I'm talking about the sort of gathering in which the entire theater was as one person whose emotions moved in perfect tandem. The sort of gathering in which the film's dialogue was, at times, lost because you couldn't hear over the sound of your own uninhibited laughter. The sort of gathering that rose to their feet at the credits in boisterous, exuberant applause.
If it's been a while, might I suggest Little Miss Sunshine.
This is the little independent film that could, the Sundance darling that is taking America by storm.
Tender and sweet-natured Olive Hoover (Abigail Breslin, the darling girl who stole the show in Signs) has always wanted to be a beauty queen. She doesn't see her poochy tummy or big glasses. She just wants to be beautiful. When she asks her grandfather if she is pretty, he responds,
“Olive, you are the most beautiful girl in the whole world.”
“Nah, you're just saying that,” she replies.
“No, I'm not kidding,” he retorts, feigning offense. “I'm madly in love with you, and it's not because of your brains or your personality.”

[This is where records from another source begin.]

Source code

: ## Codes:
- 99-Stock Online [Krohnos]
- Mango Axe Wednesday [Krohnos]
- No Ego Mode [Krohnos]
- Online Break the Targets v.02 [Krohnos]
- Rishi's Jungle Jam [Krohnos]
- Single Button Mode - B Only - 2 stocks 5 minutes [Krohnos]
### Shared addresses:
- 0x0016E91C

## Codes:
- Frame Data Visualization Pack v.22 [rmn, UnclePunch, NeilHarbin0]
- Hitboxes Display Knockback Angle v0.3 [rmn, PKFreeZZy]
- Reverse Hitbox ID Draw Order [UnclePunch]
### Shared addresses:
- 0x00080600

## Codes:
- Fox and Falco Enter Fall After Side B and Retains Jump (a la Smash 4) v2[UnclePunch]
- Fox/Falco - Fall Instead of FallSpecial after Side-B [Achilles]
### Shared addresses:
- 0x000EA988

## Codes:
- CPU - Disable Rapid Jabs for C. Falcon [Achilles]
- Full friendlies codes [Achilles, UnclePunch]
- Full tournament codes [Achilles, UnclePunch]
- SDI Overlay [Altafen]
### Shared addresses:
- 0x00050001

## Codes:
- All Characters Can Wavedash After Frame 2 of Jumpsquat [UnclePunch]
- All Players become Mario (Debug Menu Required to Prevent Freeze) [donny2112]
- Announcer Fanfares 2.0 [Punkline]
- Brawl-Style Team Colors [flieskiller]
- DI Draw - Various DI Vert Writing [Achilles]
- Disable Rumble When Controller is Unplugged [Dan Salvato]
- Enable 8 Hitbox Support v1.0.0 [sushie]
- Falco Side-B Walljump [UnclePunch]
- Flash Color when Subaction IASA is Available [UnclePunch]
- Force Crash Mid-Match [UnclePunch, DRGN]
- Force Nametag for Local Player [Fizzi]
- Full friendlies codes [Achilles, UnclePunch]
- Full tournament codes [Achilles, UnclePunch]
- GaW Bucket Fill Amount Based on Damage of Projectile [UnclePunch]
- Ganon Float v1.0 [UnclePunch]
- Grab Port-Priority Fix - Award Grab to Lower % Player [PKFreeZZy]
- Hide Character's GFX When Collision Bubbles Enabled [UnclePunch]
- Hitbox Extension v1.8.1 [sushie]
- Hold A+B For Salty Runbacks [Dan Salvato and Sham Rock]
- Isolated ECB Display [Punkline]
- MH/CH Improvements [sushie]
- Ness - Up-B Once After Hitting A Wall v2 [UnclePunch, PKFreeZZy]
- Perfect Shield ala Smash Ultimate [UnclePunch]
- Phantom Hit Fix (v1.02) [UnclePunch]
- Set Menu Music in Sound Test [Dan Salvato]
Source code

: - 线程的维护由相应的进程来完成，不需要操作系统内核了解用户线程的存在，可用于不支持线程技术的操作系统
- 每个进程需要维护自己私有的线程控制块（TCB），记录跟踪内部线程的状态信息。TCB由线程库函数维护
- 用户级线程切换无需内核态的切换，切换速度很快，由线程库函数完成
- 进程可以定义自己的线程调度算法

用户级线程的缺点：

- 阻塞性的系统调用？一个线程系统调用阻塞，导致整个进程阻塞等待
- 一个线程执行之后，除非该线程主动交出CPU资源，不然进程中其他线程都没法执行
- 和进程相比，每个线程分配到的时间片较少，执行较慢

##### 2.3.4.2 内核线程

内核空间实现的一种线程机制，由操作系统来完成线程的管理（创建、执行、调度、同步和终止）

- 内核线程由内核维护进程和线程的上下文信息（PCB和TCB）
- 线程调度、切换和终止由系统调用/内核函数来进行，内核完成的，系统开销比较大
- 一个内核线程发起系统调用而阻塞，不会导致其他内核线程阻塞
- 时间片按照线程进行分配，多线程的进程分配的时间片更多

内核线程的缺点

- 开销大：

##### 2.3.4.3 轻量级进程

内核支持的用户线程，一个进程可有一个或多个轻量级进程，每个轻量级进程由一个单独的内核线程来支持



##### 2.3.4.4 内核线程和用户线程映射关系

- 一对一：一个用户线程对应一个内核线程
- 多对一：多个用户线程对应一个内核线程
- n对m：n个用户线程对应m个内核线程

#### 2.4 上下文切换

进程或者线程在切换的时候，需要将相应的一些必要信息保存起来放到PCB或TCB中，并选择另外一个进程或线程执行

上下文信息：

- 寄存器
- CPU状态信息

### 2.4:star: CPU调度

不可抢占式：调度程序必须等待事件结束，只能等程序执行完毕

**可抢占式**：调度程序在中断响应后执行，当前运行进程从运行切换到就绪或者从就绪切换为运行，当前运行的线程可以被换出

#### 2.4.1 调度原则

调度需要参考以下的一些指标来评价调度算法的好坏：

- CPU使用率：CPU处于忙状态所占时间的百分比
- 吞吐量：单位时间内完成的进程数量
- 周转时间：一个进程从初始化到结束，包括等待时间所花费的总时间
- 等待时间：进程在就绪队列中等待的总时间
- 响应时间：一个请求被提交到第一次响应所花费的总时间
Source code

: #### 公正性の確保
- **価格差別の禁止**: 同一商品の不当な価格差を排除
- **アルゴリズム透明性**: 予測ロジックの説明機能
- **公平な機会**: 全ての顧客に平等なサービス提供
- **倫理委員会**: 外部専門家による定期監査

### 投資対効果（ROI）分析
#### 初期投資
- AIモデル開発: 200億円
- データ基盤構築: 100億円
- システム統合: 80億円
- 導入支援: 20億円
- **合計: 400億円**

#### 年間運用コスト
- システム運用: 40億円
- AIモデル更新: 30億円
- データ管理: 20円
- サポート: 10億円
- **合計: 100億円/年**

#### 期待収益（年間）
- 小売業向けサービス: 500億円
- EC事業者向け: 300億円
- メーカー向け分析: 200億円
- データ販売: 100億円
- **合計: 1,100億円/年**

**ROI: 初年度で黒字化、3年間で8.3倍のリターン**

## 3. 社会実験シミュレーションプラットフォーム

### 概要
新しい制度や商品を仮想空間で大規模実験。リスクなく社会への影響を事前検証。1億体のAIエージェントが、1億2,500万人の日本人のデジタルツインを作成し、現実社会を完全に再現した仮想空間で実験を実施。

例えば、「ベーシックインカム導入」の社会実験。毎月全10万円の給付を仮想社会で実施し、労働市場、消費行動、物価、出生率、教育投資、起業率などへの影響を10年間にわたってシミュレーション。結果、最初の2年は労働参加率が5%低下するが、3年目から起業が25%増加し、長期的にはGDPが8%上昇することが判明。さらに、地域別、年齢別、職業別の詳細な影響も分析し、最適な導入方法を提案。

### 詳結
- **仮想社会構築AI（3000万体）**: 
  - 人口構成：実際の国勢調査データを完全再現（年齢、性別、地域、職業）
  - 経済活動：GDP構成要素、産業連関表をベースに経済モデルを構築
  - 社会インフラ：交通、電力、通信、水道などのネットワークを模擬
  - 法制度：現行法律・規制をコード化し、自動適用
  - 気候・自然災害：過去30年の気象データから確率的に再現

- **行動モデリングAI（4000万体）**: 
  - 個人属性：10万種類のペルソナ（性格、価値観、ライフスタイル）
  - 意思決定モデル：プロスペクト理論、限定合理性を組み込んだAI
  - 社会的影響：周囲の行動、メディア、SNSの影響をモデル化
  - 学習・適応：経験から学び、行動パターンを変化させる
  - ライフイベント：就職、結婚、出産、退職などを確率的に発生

Alan Arkin is the foul-mouthed patriarch of this wildly entertaining ensemble cast, an oversexed misanthrope who was recently booted from his retirement home for snorting heroin. His son, Richard (Greg Kinnear), is a failing motivational speaker with a maniacal devotion to optimism that borders on emotional abuse when aimed at his family. Richard's wife, Sheryl (Toni Collette) knows her marriage is on the rocks, but doesn't see any way to stear clear of them. Their teenage son, Dwayne (Paul Dano), who's taken a vow of silence, must express himself by scribbling “I Hate Everyone!” on a small note pad. Added into this mix is Sheryl's gay brother, Frank (Steve Carell in a delightfully deadpan, quasi-serious role), the number-one Proust scholar in the world who just tried to kill himself because his grad student boyfriend left him for the number-two Proust scholar in the world.
Unable to afford plane tickets, this kooky, self-destructive, uber-dysfunctional family soon finds themselves piling into a decrepit, bumblebee-yellow VW van for a trip from Albuquerque, New Mexico, to Redondo Beach, California, in order to register Olive in the Little Miss Sunshine beauty pageant. (I was reminded of the late JonBenet Ramsey during the pageant scenes. If there is a more disgusting and reprehensible misuse of childhood, I don't know what it is.)
If this set-up sounds like another idiotic, raunchy road trip screw-ball or a sappy, feel-good family flick, think again.
Part black comedy, part National Lampoon farce, Little Miss Sunshine wears its heart on its sleeve, never failing to find the bright spot in the midst of the darkest moments, nor the love and humanity in the most inhospitable situations. Heartache and laughter are handled with equal adeptness and wisdom and dignity are shown to be the by-product not of success, but of failure.
Charming, moving, warm and brilliantly hysterical, Little Miss Sunshine is easily the funniest thing I have seen in a theater in years.
(NOTE: The entire score is a variation on the Denver-based band Devotchka's “How It Ends,” a gorgeous and haunting melody made popular from its use in the trailer for Everything is Illuminated).